Varios restaurantes locales, sobre todo uno que se localiza allá por la central camionera de Tepic, son sede, casi a diario, de las reuniones que hacen prominentes miembros de diversos grupos políticos.
Los navarro-camberistas, por ejemplo, por la cercanía de uno de los negocios de Agustín Cambero con el lugar, tienen su oficina alterna en ese negocio. Ahí fraguan sus movidas y se dice que hasta tienen rentados varios cuartos de los hoteles cercanos “para recibir, como se merecen, a los compañeros de partido”, aseguran; se desconoce quien los paga.

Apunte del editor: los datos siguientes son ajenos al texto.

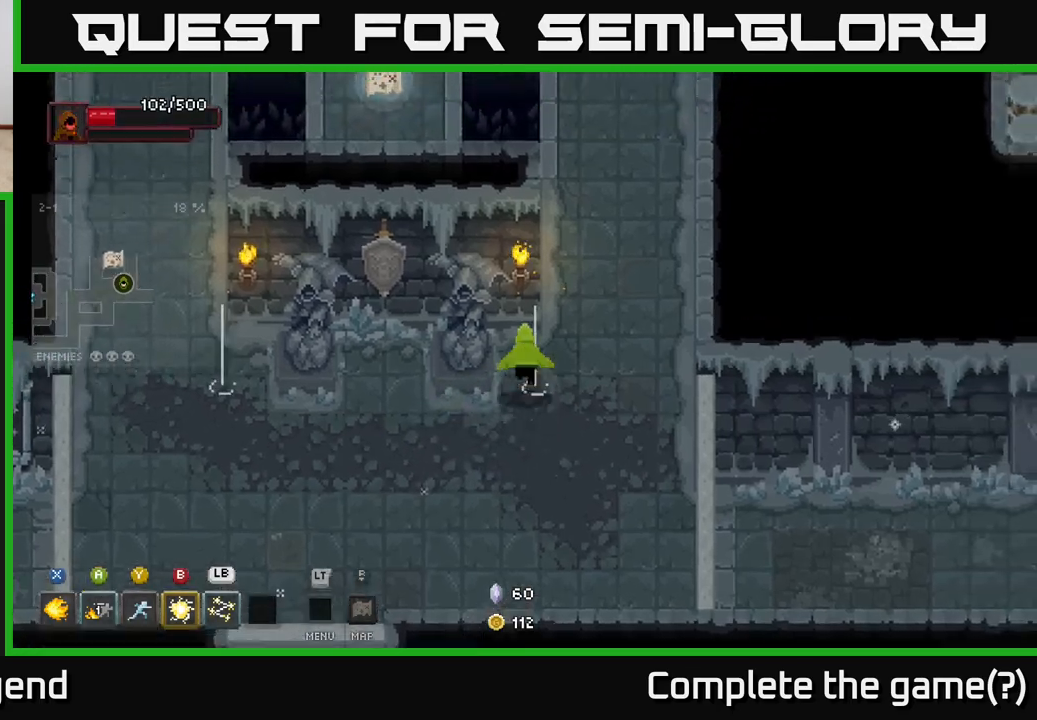
{"buttons": [], "left_stick": "left", "right_stick": "center", "events": [[83, "left_stick", "left"]]}
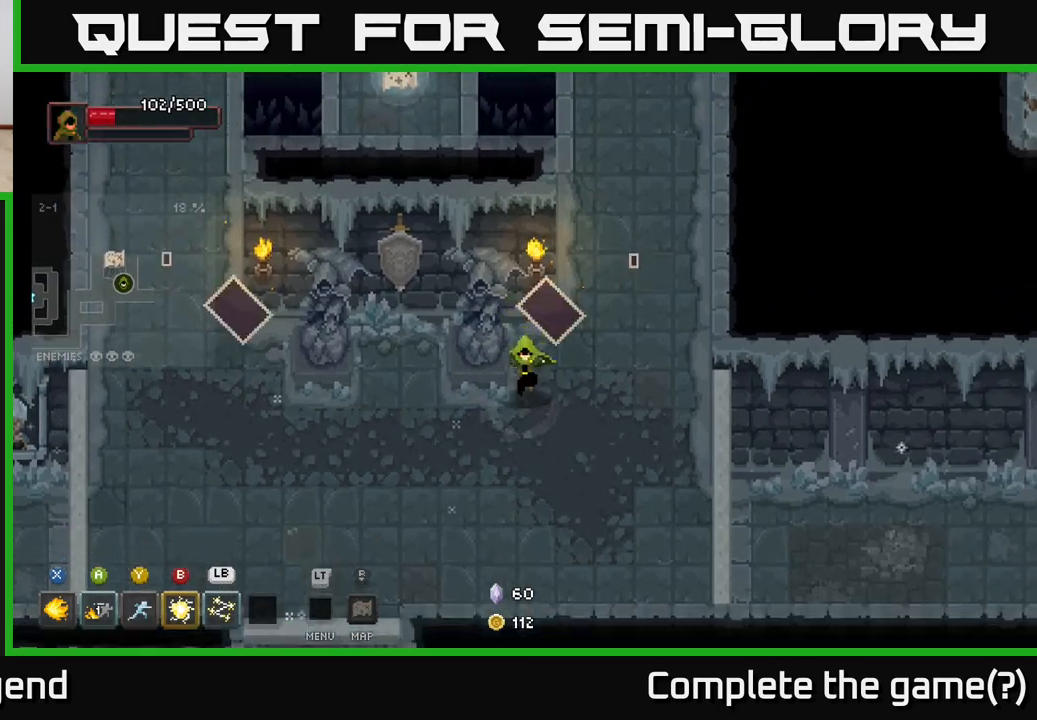
{"buttons": [], "left_stick": "up", "right_stick": "center", "events": [[50, "left_stick", "down"], [317, "left_stick", "right"], [433, "left_stick", "up"]]}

También se reúnen en los céntricos comederos políticos de otras ligas y con otros nexos políticos; es común ver a los espauanos desayunando y organizándose para la política y para la academia, quien quite y puedan meter a varios de sus integrantes a cargos de elección popular y de paso generar transformaciones revolucionarias en los planes y programas de estudio.
Nos dicen que el que más llama la atención en su cotidiana labor “de pastoreo” es el delegado de Sagarpa y ex priísta, Carlos Carrillo Santana. Este funcionario se junta con personas de todos los partidos ¡hasta con priístas considerados dinosaurios!, y más en la época electoral.
Medina Lomelí, González Sánchez, “El Tlacuache” García Nolasco, de Xalisco; Carlos Casillas, de Amatlán, Márquez, de San Blas, otros de Ruiz muy conocidos por la raza, son sus compañeros de mesa de diario en diario, y cada vez juntan más gente. Que dizque son el equipo de trabajo para convencer a la gente.
¡Quien sabe si los programas del campo para agricultores, pescadores, ganaderos, lleguen más rápido con tantas comidas y “sesiones de trabajo” en restaurantes u hoteles!
A lo mejor así son las indicaciones del gobierno federal, agilizar los programas llevándolos directamente a los beneficiarios así estén en hoteles de 5 estrellas o en cómodas instalaciones de restaurantes de lujo. Alianza para el Campo para los dinosaurios.... ¿a cambio de votos?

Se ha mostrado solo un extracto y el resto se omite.